That is why we need a guide, advisor, mentor, or teacher who can point out our inadequacies and wrongdoings. This may be a Christian Church minister, Jewish rabbi, Buddhist monk, a friend, or a spouse. If we don’t have a mentor around us, offering us healthy and honest words – even though at that moment it may disturb us momentarily – we would miss a precious opportunity for our own growth. We know that healthy food is not necessarily delicious.
We have witnessed the history of many nations that were led astray because there was no advisor available to the leader or the person in power.
If you go to a Buddhist temple in Asia, you will usually see a statue of Avalokitesvara Bodhisattva, called The Bodhisattva of Great Compassion.
That Bodhisattva statute wears a crown on which another Bodhisattva or buddha is inscribed right above his forehead, in the middle of the crown. The image right above the forehead of Avalokitesvara Bodhisattva is the Amitabha Buddha, who was the teacher of the Avalokitesvara Bodhisattva and who eventually led Avalokitesvara Bodhisattva to attain Buddhahood.
This means that in the head, as well as in the mind of Avalokitesvara Bodhisattva, he enshrines and venerates the Amitabha Buddha as his eternal teacher. He promises to himself as well as to the Amitabha Buddha, to be with him in the future world for countless rebirths.
Let’s contemplate whether we truly have a guide or teacher who would offer us honest advice when needed.
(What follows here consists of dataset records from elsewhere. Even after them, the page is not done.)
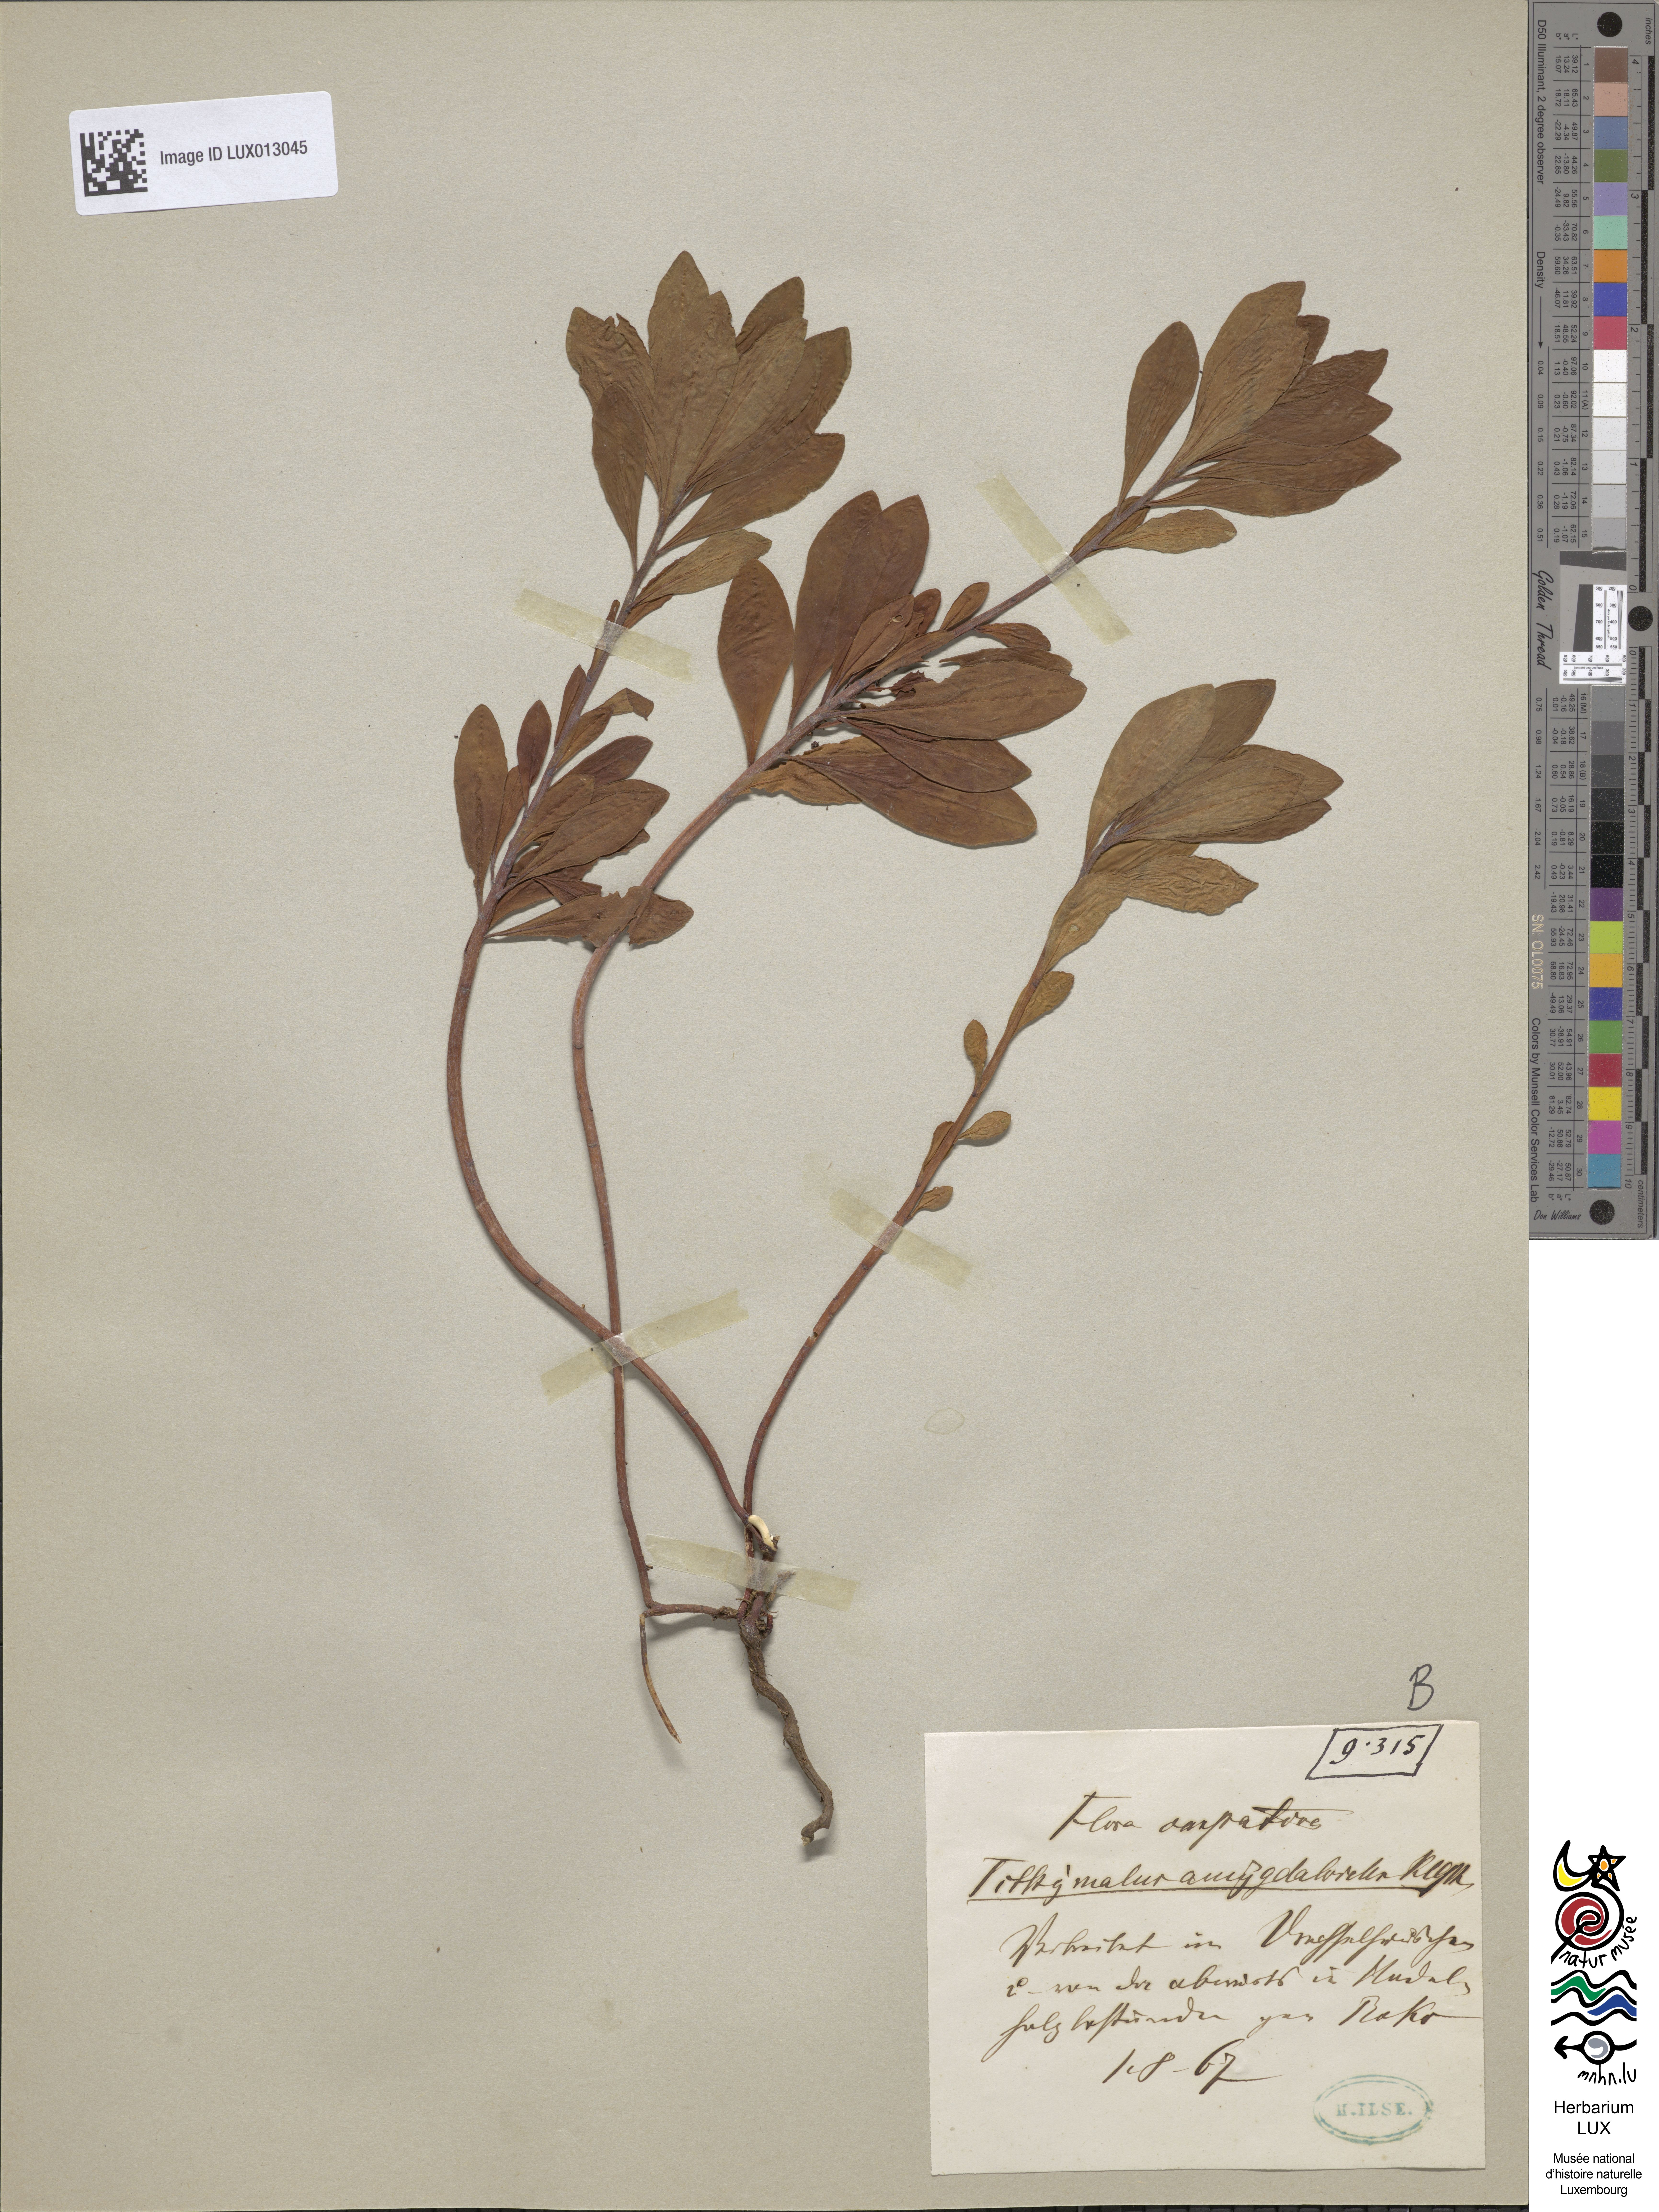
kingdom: Plantae
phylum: Tracheophyta
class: Magnoliopsida
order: Malpighiales
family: Euphorbiaceae
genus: Euphorbia
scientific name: Euphorbia amygdaloides
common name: Wood spurge
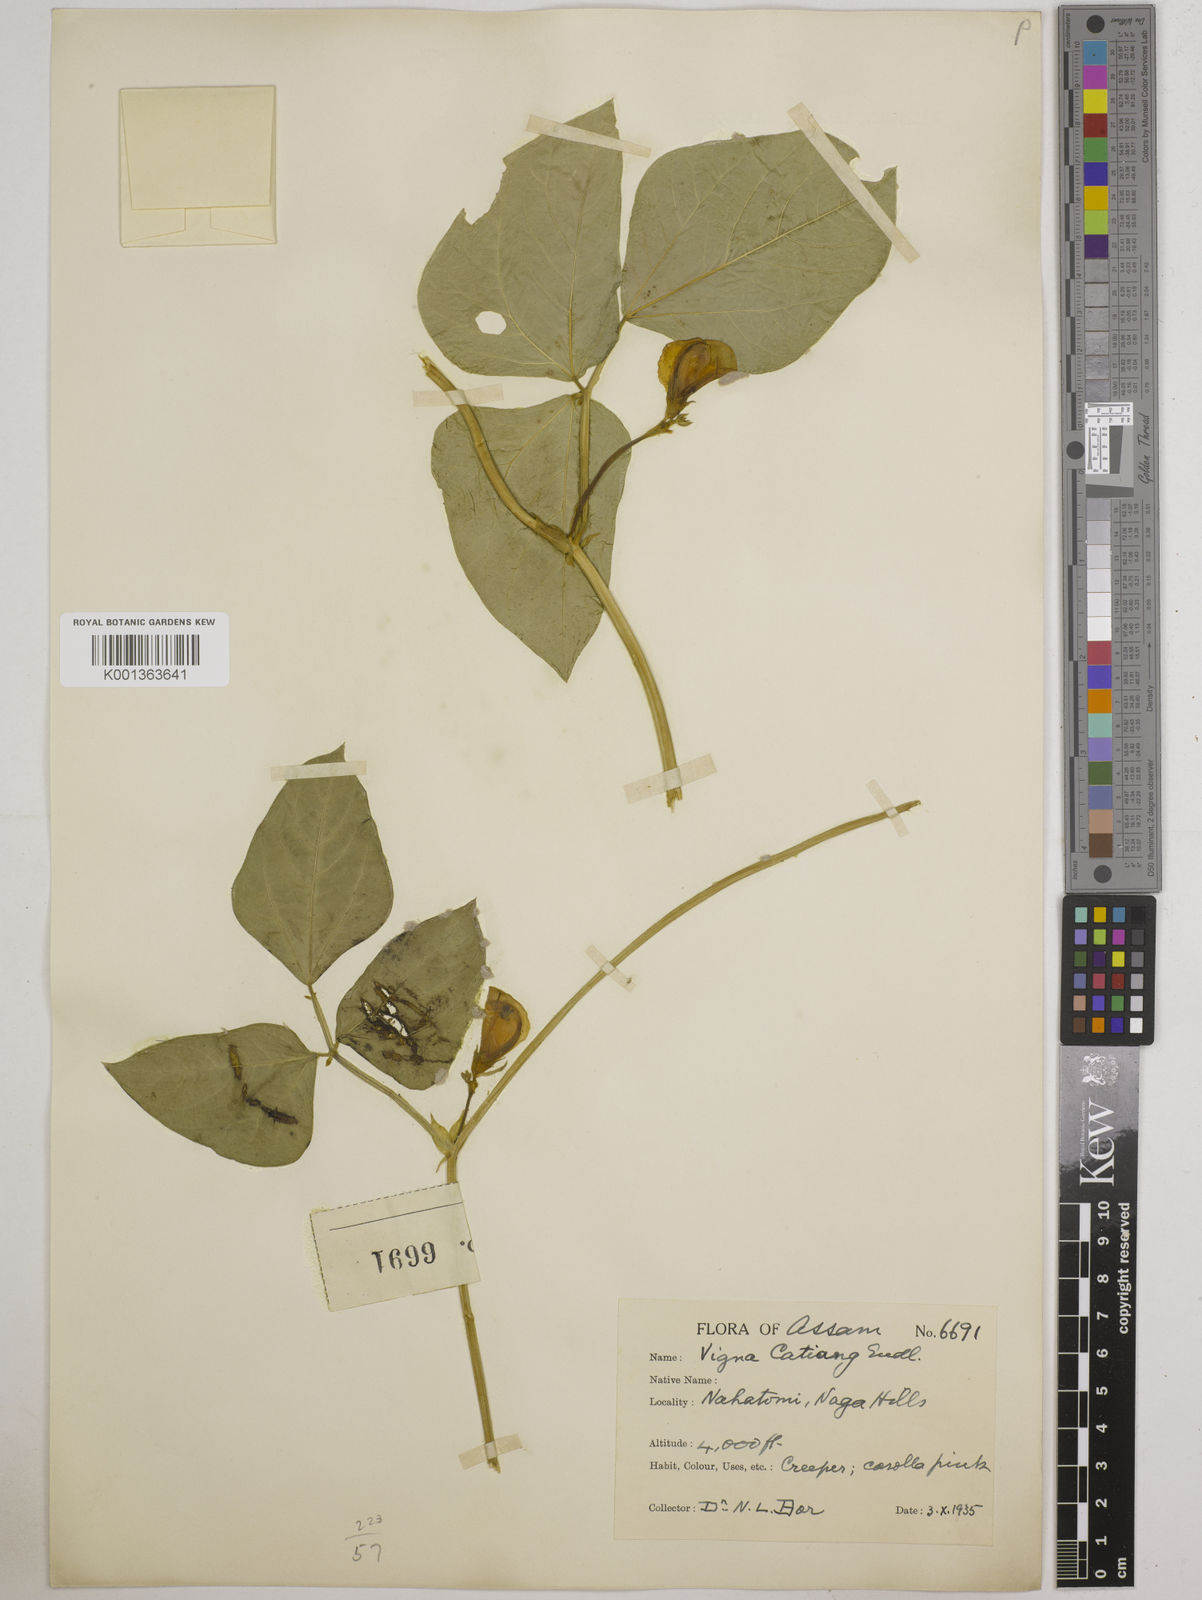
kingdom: Plantae
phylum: Tracheophyta
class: Magnoliopsida
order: Fabales
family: Fabaceae
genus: Vigna
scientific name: Vigna unguiculata
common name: Cowpea
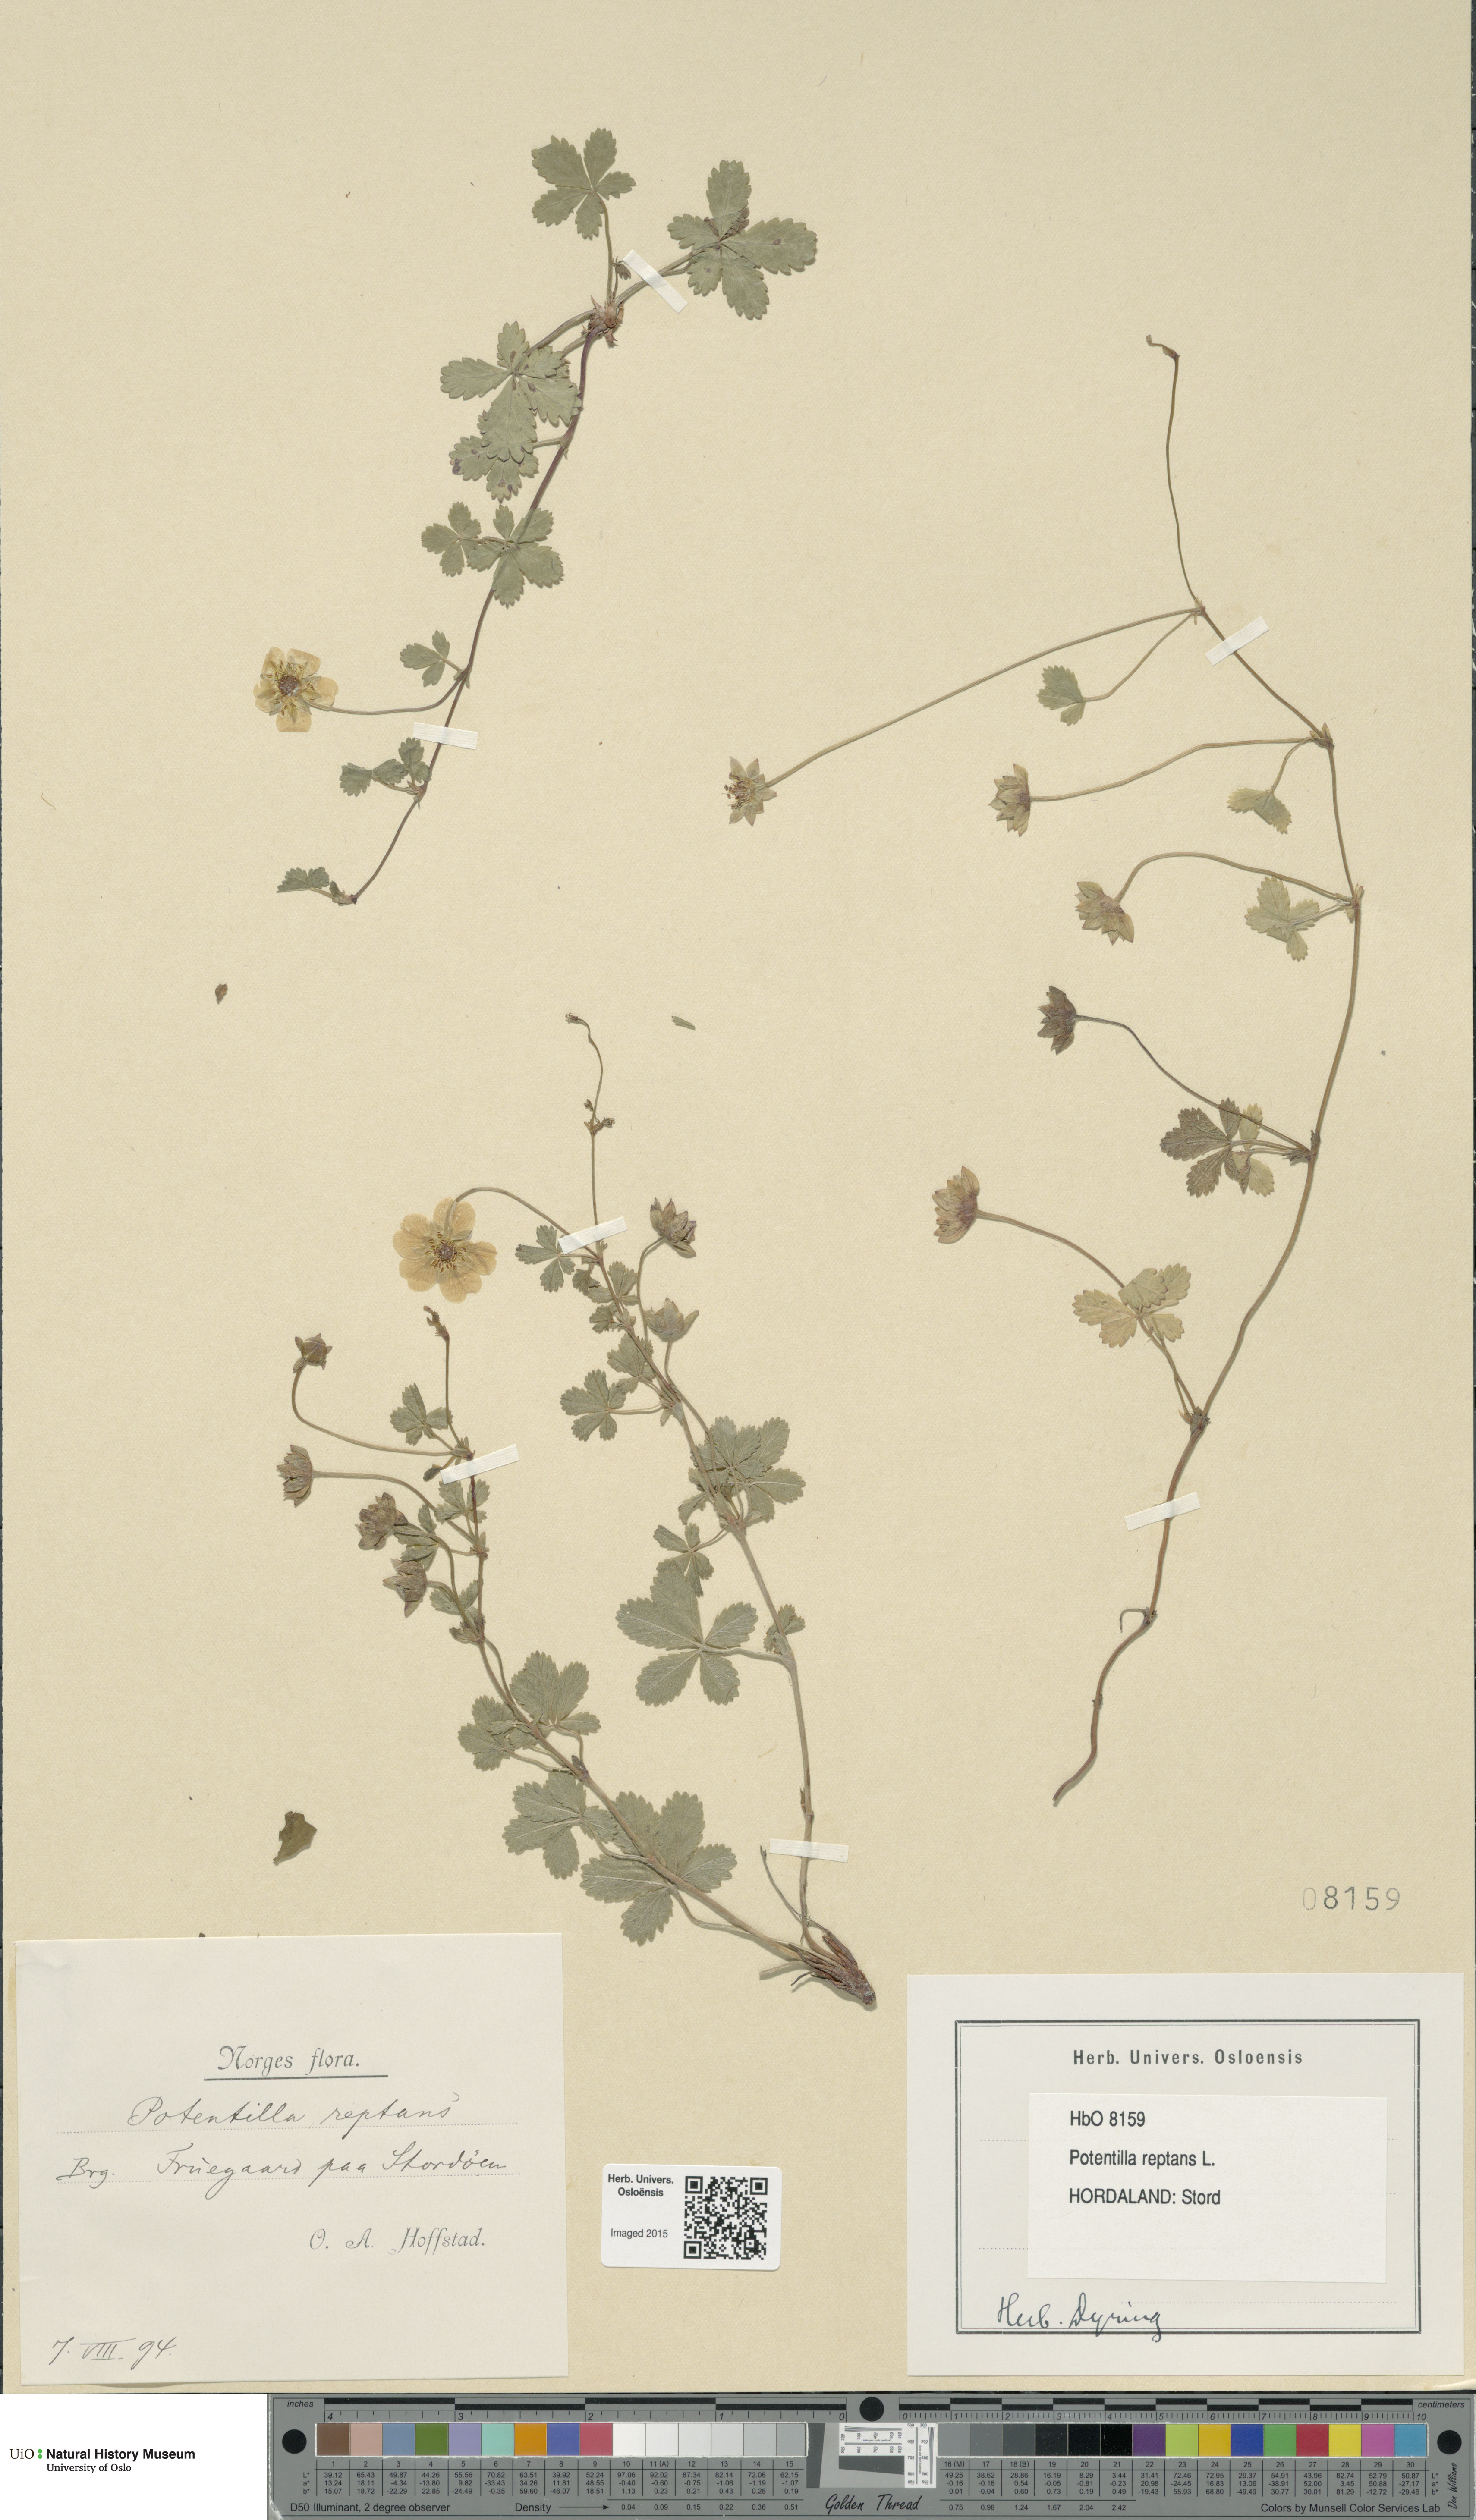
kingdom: Plantae
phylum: Tracheophyta
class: Magnoliopsida
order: Rosales
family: Rosaceae
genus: Potentilla
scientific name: Potentilla reptans
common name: Creeping cinquefoil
Master Daesan, the third Head Dharma Master of Won Buddhism stated, “Even if you do not pray for other things, you should definitely pray for meeting a teacher who would guide you”. It is said that students are a copy of their teacher, that a disciple is the duplicate of a teacher.
A teacher may have already been around us. However, if our minds are not ready, we cannot see them. There is a saying that a teacher appears only when a student is ‘ready’ to learn.
Do you truly wish to grow, to be happy and to succeed? If so, we need to contemplate: Do I have a teacher and am I ready to seriously accept the guidance of to my teacher?